Alexandre Bustillo and Julien Maury’s The Deep House is a rare example of going against the grain to great success. It’s a movie that mixes and matches horror elements to create something that produces scares in a different way. The exercise results in a gruesome haunted house movie shot underwater that’s sure to please fans of all walks of horror fandom.

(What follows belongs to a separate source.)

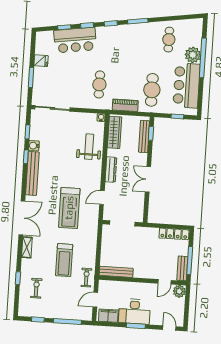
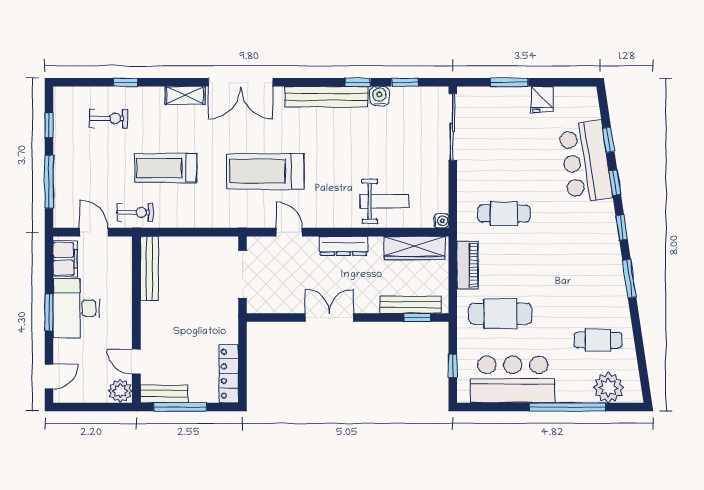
plant: (193, 55) -> (608, 388), moved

The Deep House follows Ben (played by James Jagger) and Tina (played by Camille Rowe), a couple that visit haunted places to create content for their streaming video channel. Ben is more invested in this than Tina, but their shared interest leads them to a house found on the bottom of a lake. The place was flooded some years past and the town that was there is now underwater. The house in question is found there, nearly intact.
5. Suspicion
Starts streaming: Feb. 4
The trailer begins with the character Natalie Thompson being stopped by police at her wedding. Things sure don't look good for her as she is driven away in a police car and offered legal advice by detectives.
She tells the police "I don't need it. There's obviously been some misunderstanding" as a clock ticks away in the background. A detective then reveals: "We can't tell if this is terrorist-related, politically related, or simple extortion."
As the trailer progresses, the faces of the four other suspects appear on the screen, denying any involvement in Leo's abduction or offering the response "no comment" as audiences learn Leo was abducted in a suitcase by a masked gang. Based on the Israeli series “False Flag,” the thriller “Suspicion” begins with an abduction caught on a security camera, as the son of a powerful American media mogul is grabbed by masked criminals. Though the mogul is played by Uma Thurman, she is not the show’s lead. Instead, “Suspicion” is about a handful of seemingly unrelated Londoners who are hauled in by the police because of their possible connections to the crime. The series is structured as a mystery, with the investigators piecing together what actually happened and who was involved. But it is also a slice-of-life drama, following the suspects as their lives are upended by an unexpected accusation.